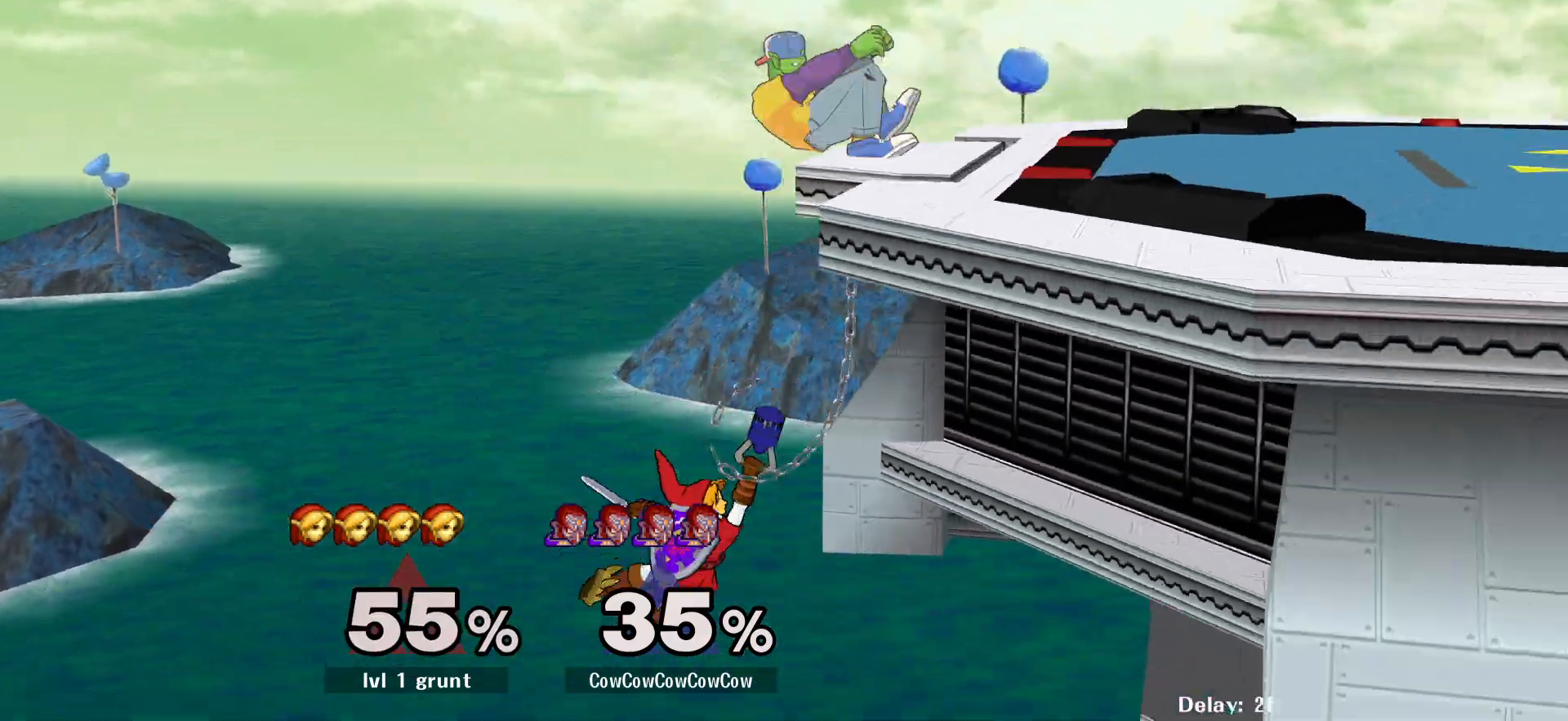
{"buttons": ["DPAD_DOWN", "DPAD_LEFT", "C_LEFT"], "events": [[33, "DPAD_RIGHT", "down"], [83, "Y", "down"], [150, "Y", "up"], [200, "DPAD_RIGHT", "up"], [267, "DPAD_LEFT", "down"], [333, "C_LEFT", "down"], [500, "DPAD_DOWN", "down"]]}
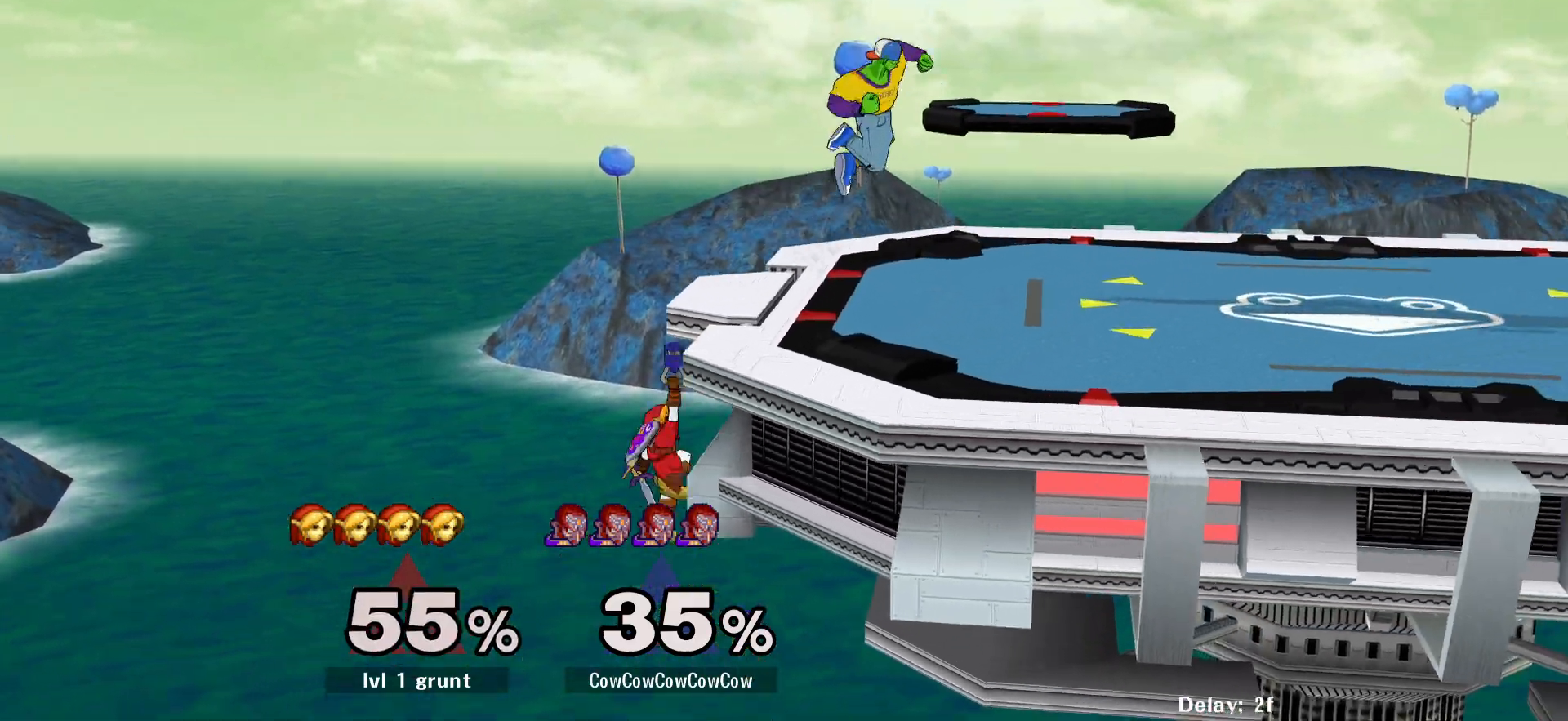
{"buttons": ["Y", "DPAD_LEFT"], "events": [[67, "C_LEFT", "up"], [133, "DPAD_LEFT", "up"], [283, "DPAD_DOWN", "up"], [283, "DPAD_RIGHT", "down"], [367, "Y", "down"], [417, "DPAD_RIGHT", "up"], [450, "DPAD_LEFT", "down"]]}
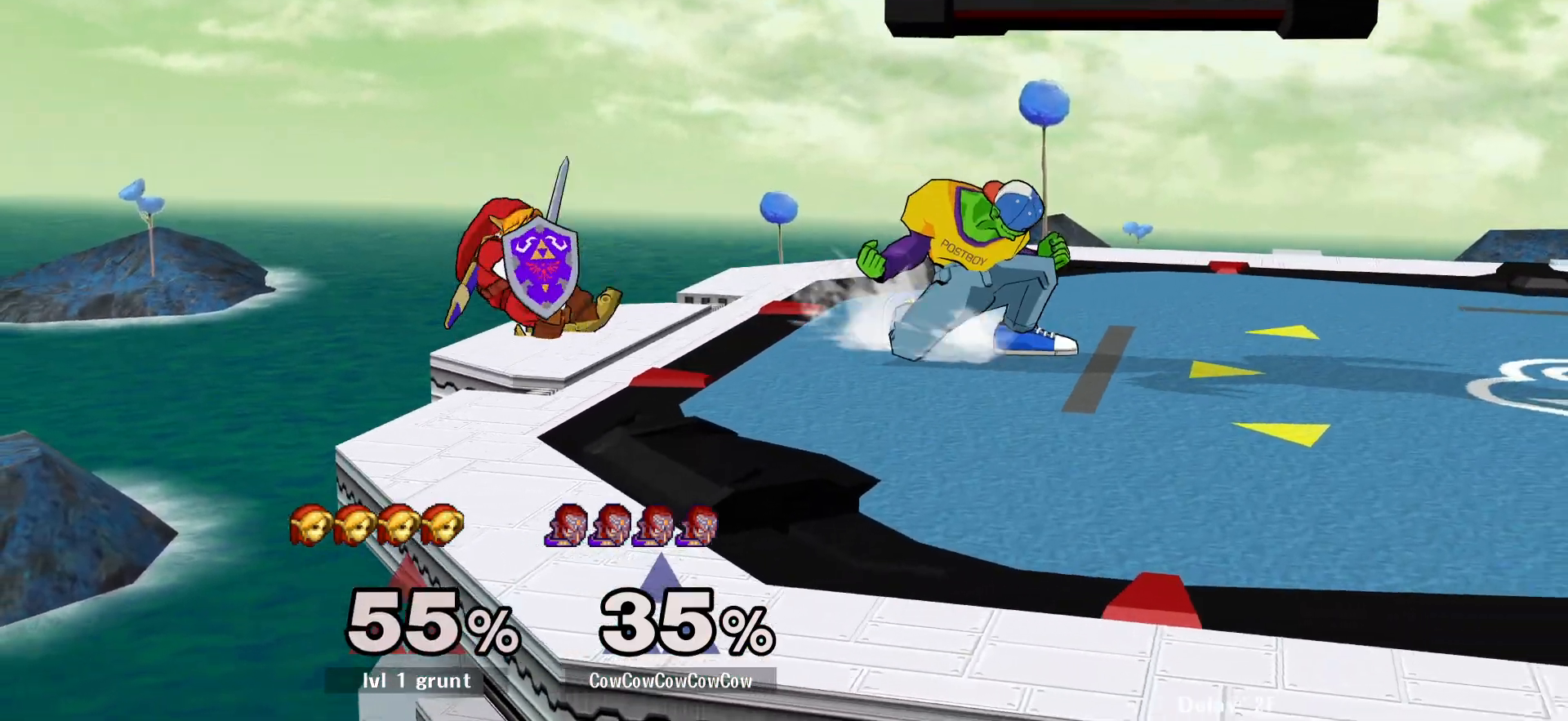
{"buttons": ["Z", "DPAD_DOWN", "DPAD_RIGHT"], "events": [[100, "Y", "up"], [183, "DPAD_LEFT", "up"], [267, "C_LEFT", "down"], [283, "DPAD_RIGHT", "down"], [467, "C_LEFT", "up"], [483, "DPAD_DOWN", "down"], [483, "Z", "down"]]}
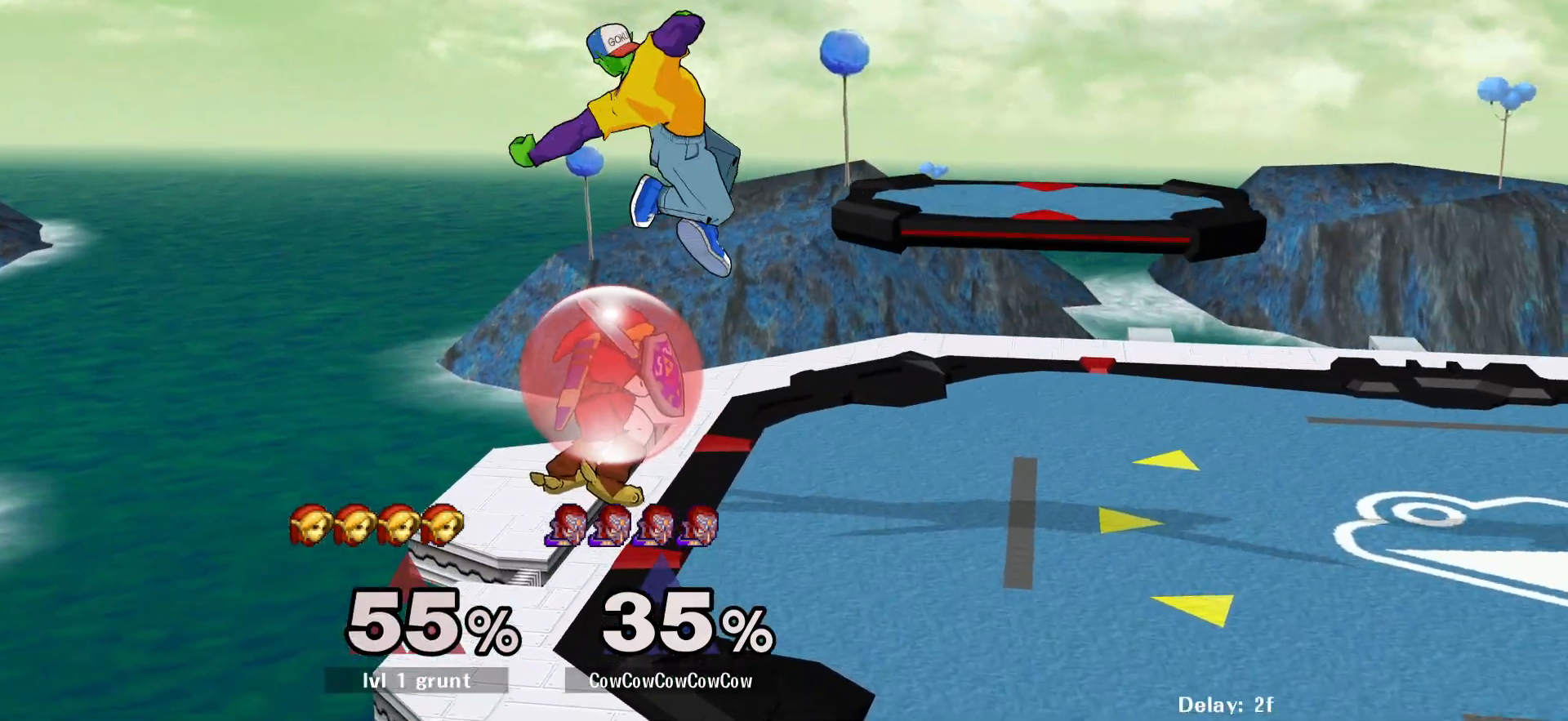
{"buttons": [], "events": [[83, "Z", "up"], [100, "DPAD_LEFT", "down"], [133, "DPAD_RIGHT", "up"], [150, "DPAD_DOWN", "up"], [383, "DPAD_LEFT", "up"]]}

■ Problem statement ■
Set the data above down again exactly as given, with no pictures.

■ Task solution ■
{"buttons": ["DPAD_DOWN", "DPAD_LEFT", "C_LEFT"], "events": [[33, "DPAD_RIGHT", "down"], [83, "Y", "down"], [150, "Y", "up"], [200, "DPAD_RIGHT", "up"], [267, "DPAD_LEFT", "down"], [333, "C_LEFT", "down"], [500, "DPAD_DOWN", "down"]]}
{"buttons": ["Y", "DPAD_LEFT"], "events": [[67, "C_LEFT", "up"], [133, "DPAD_LEFT", "up"], [283, "DPAD_DOWN", "up"], [283, "DPAD_RIGHT", "down"], [367, "Y", "down"], [417, "DPAD_RIGHT", "up"], [450, "DPAD_LEFT", "down"]]}
{"buttons": ["Z", "DPAD_DOWN", "DPAD_RIGHT"], "events": [[100, "Y", "up"], [183, "DPAD_LEFT", "up"], [267, "C_LEFT", "down"], [283, "DPAD_RIGHT", "down"], [467, "C_LEFT", "up"], [483, "DPAD_DOWN", "down"], [483, "Z", "down"]]}
{"buttons": [], "events": [[83, "Z", "up"], [100, "DPAD_LEFT", "down"], [133, "DPAD_RIGHT", "up"], [150, "DPAD_DOWN", "up"], [383, "DPAD_LEFT", "up"]]}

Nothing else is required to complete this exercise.